Dataset entries
● ● ● ●

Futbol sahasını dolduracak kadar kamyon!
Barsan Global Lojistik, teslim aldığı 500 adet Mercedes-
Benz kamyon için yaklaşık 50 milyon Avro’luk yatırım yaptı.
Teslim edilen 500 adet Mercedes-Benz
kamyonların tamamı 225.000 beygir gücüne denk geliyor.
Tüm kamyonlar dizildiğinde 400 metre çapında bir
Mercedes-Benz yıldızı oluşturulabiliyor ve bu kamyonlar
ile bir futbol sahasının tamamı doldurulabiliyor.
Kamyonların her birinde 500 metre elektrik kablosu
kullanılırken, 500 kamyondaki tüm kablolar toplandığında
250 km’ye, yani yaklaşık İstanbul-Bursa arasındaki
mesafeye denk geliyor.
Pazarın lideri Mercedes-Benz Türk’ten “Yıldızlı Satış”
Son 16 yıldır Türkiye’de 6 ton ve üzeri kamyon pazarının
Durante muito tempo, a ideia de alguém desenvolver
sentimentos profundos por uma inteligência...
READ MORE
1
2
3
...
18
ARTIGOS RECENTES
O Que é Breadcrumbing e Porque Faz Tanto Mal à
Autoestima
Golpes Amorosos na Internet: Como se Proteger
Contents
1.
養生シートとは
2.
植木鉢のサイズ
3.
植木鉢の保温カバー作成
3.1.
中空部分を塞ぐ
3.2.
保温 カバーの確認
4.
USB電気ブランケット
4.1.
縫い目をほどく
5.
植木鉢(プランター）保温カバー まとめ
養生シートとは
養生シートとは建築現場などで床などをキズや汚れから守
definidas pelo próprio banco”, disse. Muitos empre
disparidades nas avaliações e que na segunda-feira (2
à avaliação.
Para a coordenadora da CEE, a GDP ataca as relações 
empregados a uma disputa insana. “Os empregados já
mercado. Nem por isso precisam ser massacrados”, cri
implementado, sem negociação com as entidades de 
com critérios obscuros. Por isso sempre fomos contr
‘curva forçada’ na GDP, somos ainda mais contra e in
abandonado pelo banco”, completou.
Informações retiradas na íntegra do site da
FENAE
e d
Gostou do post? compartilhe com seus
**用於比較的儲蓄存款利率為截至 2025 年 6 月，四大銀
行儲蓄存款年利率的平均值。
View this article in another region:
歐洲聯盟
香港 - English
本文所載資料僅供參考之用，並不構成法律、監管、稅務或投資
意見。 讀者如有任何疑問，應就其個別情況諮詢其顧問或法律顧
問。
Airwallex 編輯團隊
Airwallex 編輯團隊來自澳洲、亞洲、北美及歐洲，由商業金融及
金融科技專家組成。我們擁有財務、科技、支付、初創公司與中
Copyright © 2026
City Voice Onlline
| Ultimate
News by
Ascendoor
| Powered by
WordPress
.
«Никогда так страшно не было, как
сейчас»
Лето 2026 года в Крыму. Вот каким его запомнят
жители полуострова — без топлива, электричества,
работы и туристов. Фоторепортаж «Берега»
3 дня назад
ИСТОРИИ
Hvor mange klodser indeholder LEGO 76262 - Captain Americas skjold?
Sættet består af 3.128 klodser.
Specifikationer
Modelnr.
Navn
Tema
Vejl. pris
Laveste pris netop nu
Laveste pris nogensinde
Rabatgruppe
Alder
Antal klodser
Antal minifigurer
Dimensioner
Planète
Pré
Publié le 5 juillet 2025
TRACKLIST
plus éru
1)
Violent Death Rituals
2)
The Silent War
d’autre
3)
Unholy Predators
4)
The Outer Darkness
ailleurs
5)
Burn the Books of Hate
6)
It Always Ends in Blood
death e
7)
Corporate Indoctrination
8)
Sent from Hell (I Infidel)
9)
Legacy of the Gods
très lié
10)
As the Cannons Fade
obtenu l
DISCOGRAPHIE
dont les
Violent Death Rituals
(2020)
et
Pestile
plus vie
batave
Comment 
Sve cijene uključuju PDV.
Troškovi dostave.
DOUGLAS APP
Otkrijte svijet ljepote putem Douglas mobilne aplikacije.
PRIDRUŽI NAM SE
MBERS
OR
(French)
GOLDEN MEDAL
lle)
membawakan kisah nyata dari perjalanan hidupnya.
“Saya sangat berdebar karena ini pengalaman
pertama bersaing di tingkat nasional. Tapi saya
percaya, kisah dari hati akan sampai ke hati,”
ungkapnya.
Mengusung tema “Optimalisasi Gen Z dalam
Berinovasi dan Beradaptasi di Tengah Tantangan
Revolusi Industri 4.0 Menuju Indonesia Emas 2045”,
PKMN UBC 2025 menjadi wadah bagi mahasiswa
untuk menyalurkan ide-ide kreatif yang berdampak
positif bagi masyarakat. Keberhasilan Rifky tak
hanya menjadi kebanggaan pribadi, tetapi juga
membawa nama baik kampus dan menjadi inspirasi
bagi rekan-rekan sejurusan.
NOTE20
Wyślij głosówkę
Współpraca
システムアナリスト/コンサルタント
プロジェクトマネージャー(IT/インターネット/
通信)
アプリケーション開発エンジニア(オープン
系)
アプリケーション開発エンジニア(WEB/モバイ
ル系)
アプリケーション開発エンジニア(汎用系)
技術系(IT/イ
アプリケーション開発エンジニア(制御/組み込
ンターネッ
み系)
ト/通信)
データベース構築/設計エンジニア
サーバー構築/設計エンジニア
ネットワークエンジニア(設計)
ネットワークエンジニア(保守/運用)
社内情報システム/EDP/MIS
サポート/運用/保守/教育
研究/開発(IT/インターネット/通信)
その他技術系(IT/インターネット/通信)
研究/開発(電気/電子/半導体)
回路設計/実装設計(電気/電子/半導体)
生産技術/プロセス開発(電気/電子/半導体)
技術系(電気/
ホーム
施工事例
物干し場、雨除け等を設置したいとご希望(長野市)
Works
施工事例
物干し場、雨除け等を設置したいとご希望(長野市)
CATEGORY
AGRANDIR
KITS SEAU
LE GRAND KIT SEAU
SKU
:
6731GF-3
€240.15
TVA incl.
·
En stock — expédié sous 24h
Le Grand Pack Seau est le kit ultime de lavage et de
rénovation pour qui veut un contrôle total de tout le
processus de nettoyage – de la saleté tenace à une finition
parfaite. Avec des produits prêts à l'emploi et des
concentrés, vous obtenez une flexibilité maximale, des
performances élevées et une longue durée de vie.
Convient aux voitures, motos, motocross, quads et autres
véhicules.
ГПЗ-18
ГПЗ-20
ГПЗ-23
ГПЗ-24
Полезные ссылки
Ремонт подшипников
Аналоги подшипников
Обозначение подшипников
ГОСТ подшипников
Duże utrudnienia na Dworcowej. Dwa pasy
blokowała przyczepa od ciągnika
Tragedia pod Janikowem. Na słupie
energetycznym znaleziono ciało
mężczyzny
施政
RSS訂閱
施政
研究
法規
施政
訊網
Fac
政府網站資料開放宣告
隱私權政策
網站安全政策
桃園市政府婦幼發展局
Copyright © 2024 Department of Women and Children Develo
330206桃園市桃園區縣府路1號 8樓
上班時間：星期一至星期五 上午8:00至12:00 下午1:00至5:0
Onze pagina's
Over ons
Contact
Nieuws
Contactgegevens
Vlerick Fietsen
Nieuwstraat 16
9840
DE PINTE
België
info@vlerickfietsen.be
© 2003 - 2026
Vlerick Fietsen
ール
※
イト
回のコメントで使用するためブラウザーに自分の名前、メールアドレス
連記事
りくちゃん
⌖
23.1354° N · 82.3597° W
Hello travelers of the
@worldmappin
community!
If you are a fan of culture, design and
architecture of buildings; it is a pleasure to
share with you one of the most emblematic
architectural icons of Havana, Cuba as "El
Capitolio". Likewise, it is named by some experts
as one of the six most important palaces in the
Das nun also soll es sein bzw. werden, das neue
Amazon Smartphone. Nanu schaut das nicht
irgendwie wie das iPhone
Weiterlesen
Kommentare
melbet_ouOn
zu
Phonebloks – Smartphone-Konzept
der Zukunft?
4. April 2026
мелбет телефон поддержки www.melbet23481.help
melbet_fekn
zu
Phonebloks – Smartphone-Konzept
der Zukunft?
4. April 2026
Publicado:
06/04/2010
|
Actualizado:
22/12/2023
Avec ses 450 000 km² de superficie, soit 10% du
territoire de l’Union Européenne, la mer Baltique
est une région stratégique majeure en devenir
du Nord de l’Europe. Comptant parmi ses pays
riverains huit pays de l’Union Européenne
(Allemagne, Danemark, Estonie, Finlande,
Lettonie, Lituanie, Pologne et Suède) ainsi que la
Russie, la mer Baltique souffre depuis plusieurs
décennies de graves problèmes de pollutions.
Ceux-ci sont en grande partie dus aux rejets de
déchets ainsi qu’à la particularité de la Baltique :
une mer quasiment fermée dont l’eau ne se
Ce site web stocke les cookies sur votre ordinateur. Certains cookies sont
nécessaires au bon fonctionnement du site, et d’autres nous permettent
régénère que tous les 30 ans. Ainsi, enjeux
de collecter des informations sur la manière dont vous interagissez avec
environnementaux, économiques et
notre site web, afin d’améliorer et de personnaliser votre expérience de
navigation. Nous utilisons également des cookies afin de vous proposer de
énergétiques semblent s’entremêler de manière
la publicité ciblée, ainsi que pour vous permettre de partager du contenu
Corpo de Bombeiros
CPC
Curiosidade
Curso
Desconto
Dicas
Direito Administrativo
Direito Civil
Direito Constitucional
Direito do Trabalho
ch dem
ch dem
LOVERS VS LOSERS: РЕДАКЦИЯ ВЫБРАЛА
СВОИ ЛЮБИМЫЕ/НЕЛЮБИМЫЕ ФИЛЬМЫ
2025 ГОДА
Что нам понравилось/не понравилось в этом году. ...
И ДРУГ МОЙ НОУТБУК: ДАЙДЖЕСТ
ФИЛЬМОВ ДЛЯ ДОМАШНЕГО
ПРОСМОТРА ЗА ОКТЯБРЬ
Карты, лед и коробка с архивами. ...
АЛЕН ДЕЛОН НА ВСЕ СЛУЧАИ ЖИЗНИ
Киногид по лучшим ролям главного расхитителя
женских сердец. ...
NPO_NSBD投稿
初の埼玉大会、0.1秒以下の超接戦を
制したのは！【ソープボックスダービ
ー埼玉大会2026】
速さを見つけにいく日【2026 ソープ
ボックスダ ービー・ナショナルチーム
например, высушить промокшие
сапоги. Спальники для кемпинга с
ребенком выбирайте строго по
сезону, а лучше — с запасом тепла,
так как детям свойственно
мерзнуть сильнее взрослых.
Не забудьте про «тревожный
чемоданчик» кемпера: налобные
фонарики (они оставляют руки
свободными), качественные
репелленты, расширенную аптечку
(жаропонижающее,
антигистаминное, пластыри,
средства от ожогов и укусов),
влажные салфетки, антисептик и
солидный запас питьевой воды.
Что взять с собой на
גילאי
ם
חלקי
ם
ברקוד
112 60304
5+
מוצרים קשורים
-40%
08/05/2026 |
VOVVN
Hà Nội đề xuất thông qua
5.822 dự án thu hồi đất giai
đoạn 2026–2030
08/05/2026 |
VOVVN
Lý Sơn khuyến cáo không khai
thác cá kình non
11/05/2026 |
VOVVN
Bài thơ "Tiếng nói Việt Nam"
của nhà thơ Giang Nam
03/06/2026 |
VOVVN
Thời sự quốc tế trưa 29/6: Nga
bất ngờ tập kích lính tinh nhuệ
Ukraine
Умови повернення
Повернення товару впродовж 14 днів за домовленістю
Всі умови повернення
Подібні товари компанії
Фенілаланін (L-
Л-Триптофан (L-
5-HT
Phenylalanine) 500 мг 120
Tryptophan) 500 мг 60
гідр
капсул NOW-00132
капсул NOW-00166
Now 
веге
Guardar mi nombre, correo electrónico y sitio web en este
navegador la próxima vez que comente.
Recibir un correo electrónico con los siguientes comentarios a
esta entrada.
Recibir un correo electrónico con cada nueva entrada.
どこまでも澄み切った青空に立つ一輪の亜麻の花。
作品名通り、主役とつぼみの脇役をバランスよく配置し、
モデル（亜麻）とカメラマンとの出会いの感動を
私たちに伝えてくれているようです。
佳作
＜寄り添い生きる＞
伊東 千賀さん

● ● ● ●

### Task directions
Figure out how many lines above hold "tamamı", then give that number alone.

### Solution
2